- [Exercise brief]:
Sort through the data and copy the lines holding the word "contacted".

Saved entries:
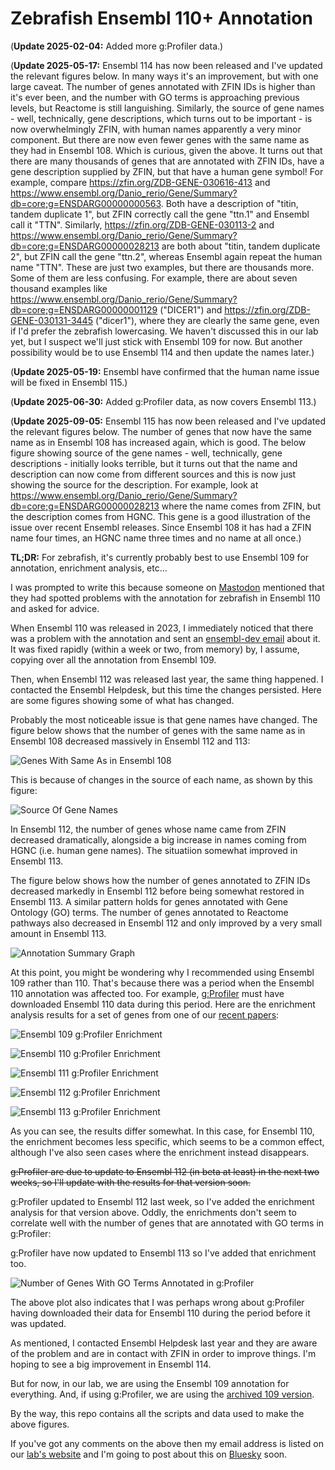 # Zebrafish Ensembl 110+ Annotation

(**Update 2025-02-04:** Added more g:Profiler data.)

(**Update 2025-05-17:** Ensembl 114 has now been released and I've updated the relevant figures below. In many ways it's an improvement, but with one large caveat. The number of genes annotated with ZFIN IDs is higher than it's ever been, and the number with GO terms is approaching previous levels, but Reactome is still languishing. Similarly, the source of gene names - well, technically, gene descriptions, which turns out to be important - is now overwhelmingly ZFIN, with human names apparently a very minor component. But there are now even fewer genes with the same name as they had in Ensembl 108. Which is curious, given the above. It turns out that there are many thousands of genes that are annotated with ZFIN IDs, have a gene description supplied by ZFIN, but that have a human gene symbol! For example, compare https://zfin.org/ZDB-GENE-030616-413 and https://www.ensembl.org/Danio_rerio/Gene/Summary?db=core;g=ENSDARG00000000563. Both have a description of "titin, tandem duplicate 1", but ZFIN correctly call the gene "ttn.1" and Ensembl call it "TTN". Similarly, https://zfin.org/ZDB-GENE-030113-2 and https://www.ensembl.org/Danio_rerio/Gene/Summary?db=core;g=ENSDARG00000028213 are both about "titin, tandem duplicate 2", but ZFIN call the gene "ttn.2", whereas Ensembl again repeat the human name "TTN". These are just two examples, but there are thousands more. Some of them are less confusing. For example, there are about seven thousand examples like https://www.ensembl.org/Danio_rerio/Gene/Summary?db=core;g=ENSDARG00000001129 ("DICER1") and https://zfin.org/ZDB-GENE-030131-3445 ("dicer1"), where they are clearly the same gene, even if I'd prefer the zebrafish lowercasing. We haven't discussed this in our lab yet, but I suspect we'll just stick with Ensembl 109 for now. But another possibility would be to use Ensembl 114 and then update the names later.)

(**Update 2025-05-19:** Ensembl have confirmed that the human name issue will be fixed in Ensembl 115.)

(**Update 2025-06-30:** Added g:Profiler data, as now covers Ensembl 113.)

(**Update 2025-09-05:** Ensembl 115 has now been released and I've updated the relevant figures below. The number of genes that now have the same name as in Ensembl 108 has increased again, which is good. The below figure showing source of the gene names - well, technically, gene descriptions - initially looks terrible, but it turns out that the name and description can now come from different sources and this is now just showing the source for the description. For example, look at https://www.ensembl.org/Danio_rerio/Gene/Summary?db=core;g=ENSDARG00000028213 where the name comes from ZFIN, but the description comes from HGNC. This gene is a good illustration of the issue over recent Ensembl releases. Since Ensembl 108 it has had a ZFIN name four times, an HGNC name three times and no name at all once.)

**TL;DR:** For zebrafish, it's currently probably best to use Ensembl 109 for annotation, enrichment analysis, etc...

I was prompted to write this because someone on [Mastodon](https://genomic.social/@mmarchin/113794610067417700) mentioned that they had spotted problems with the annotation for zebrafish in Ensembl 110 and asked for advice.

When Ensembl 110 was released in 2023, I immediately noticed that there was a problem with the annotation and sent an [ensembl-dev email](https://lists.ensembl.org/pipermail/dev_ensembl.org/2023-July/009031.html) about it. It was fixed rapidly (within a week or two, from memory) by, I assume, copying over all the annotation from Ensembl 109.

Then, when Ensembl 112 was released last year, the same thing happened. I contacted the Ensembl Helpdesk, but this time the changes persisted. Here are some figures showing some of what has changed.

Probably the most noticeable issue is that gene names have changed. The figure below shows that the number of genes with the same name as in Ensembl 108 decreased massively in Ensembl 112 and 113:

![Genes With Same As in Ensembl 108](same-name-summary.png)

This is because of changes in the source of each name, as shown by this figure:

![Source Of Gene Names](source-summary.png)

In Ensembl 112, the number of genes whose name came from ZFIN decreased dramatically, alongside a big increase in names coming from HGNC (i.e. human gene names). The situatiion somewhat improved in Ensembl 113.

The figure below shows how the number of genes annotated to ZFIN IDs decreased markedly in Ensembl 112 before being somewhat restored in Ensembl 113. A similar pattern holds for genes annotated with Gene Ontology (GO) terms. The number of genes annotated to Reactome pathways also decreased in Ensembl 112 and only improved by a very small amount in Ensembl 113.

![Annotation Summary Graph](annotation-summary.png)

At this point, you might be wondering why I recommended using Ensembl 109 rather than 110. That's because there was a period when the Ensembl 110 annotation was affected too. For example, [g:Profiler](https://biit.cs.ut.ee/gprofiler]) must have downloaded Ensembl 110 data during this period. Here are the enrichment analysis results for a set of genes from one of our [recent papers](https://www.buschlab.org/publications/):

![Ensembl 109 g:Profiler Enrichment](gprofiler109.png)

![Ensembl 110 g:Profiler Enrichment](gprofiler110.png)

![Ensembl 111 g:Profiler Enrichment](gprofiler111.png)

![Ensembl 112 g:Profiler Enrichment](gprofiler112.png)

![Ensembl 113 g:Profiler Enrichment](gprofiler113.png)

As you can see, the results differ somewhat. In this case, for Ensembl 110, the enrichment becomes less specific, which seems to be a common effect, although I've also seen cases where the enrichment instead disappears.

~~g:Profiler are due to update to Ensembl 112 (in beta at least) in the next two weeks, so I'll update with the results for that version soon.~~

g:Profiler updated to Ensembl 112 last week, so I've added the enrichment analysis for that version above. Oddly, the enrichments don't seem to correlate well with the number of genes that are annotated with GO terms in g:Profiler:

g:Profiler have now updated to Ensembl 113 so I've added that enrichment too.

![Number of Genes With GO Terms Annotated in g:Profiler](gprofiler-go-summary.png)

The above plot also indicates that I was perhaps wrong about g:Profiler having downloaded their data for Ensembl 110 during the period before it was updated.

As mentioned, I contacted Ensembl Helpdesk last year and they are aware of the problem and are in contact with ZFIN in order to improve things. I'm hoping to see a big improvement in Ensembl 114.

But for now, in our lab, we are using the Ensembl 109 annotation for everything. And, if using g:Profiler, we are using the [archived 109 version](https://biit.cs.ut.ee/gprofiler_archive3/e109_eg56_p17).

By the way, this repo contains all the scripts and data used to make the above figures.

If you've got any comments on the above then my email address is listed on our [lab's website](https://www.buschlab.org/team/) and I'm going to post about this on [Bluesky](https://bsky.app/profile/iansealy.com) soon.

- [Your response]:
Then, when Ensembl 112 was released last year, the same thing happened. I contacted the Ensembl Helpdesk, but this time the changes persisted. Here are some figures showing some of what has changed.
As mentioned, I contacted Ensembl Helpdesk last year and they are aware of the problem and are in contact with ZFIN in order to improve things. I'm hoping to see a big improvement in Ensembl 114.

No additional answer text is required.